The Chicago Archdiocese releases its plan to resume in-person classes later this summer.
Not only are workers moving desks to allow greater social distancing in classrooms, but the plan asks parents to take their children's temperature before school and say there will be a second check at school.
All staff and students will wear masks, and students will stay in so-called "cohort" groups for the entire day.
However, online learning will remain an option for families who opt out of having kids return to the classroom.
One challenge that come with wearing masks at school will fall on bilingual students.
One expert says bilingual students often rely on facial expressions and learn by watching a person's lips move.

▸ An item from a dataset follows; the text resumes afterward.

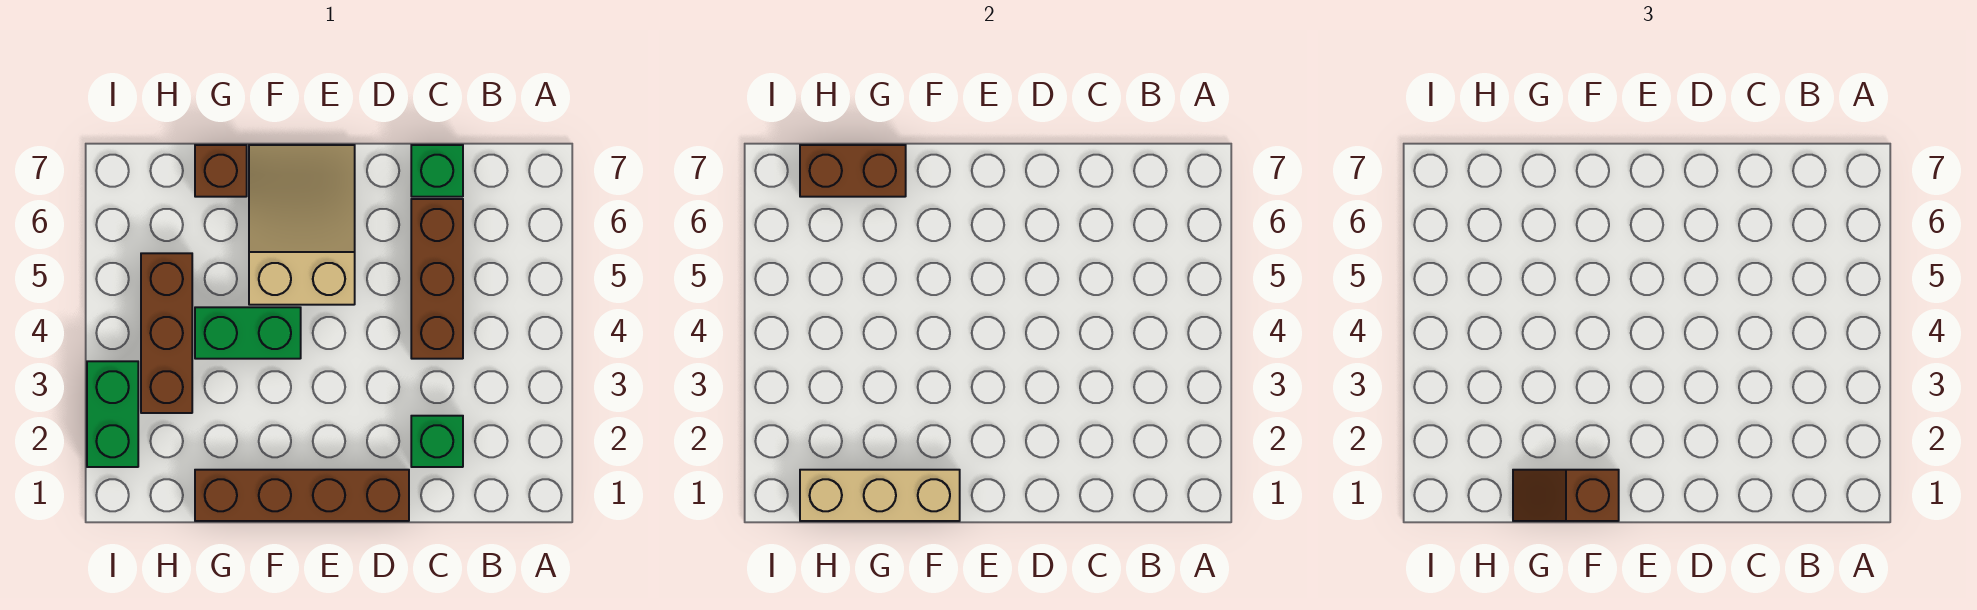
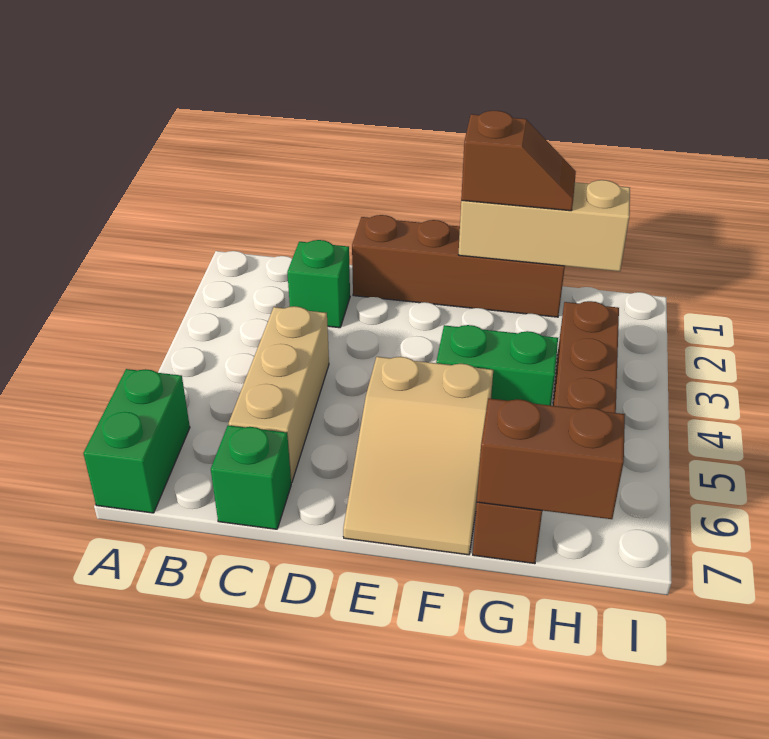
brown brick C4:C6 level 1 -> tan brick C4:C6 level 1
green brick I2:I3 level 1 -> green brick A6:A7 level 1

The debate between the school district and the Chicago Teachers Union comes as the city reopens more of the Riverwalk, but clamps down on how late bars can stay open.
Two weeks into Chicago's Phase 4 reopening, the city's test positivity rate is still below 5%, essentially remaining flat despite an increase in cases among 18- to 29-year-olds.
RELATED: More Riverwalk opens, city tightens bar restrictions as Chicago enters 1st weekend since quarantine order
The city rolled back restrictions for the downtown Riverwalk Friday, which can now resume its standard hours of 6 a.m. to 11 p.m.
The state reported more than 1,300 newly confirmed cases in Illinois and 25 additional deaths Friday as the positivity rate ticks up to 2.9%.
On the other hand, the city tightened restrictions on bars and restaurants that serve alcohol, which now have to close by midnight, though last call remains 11 p.m.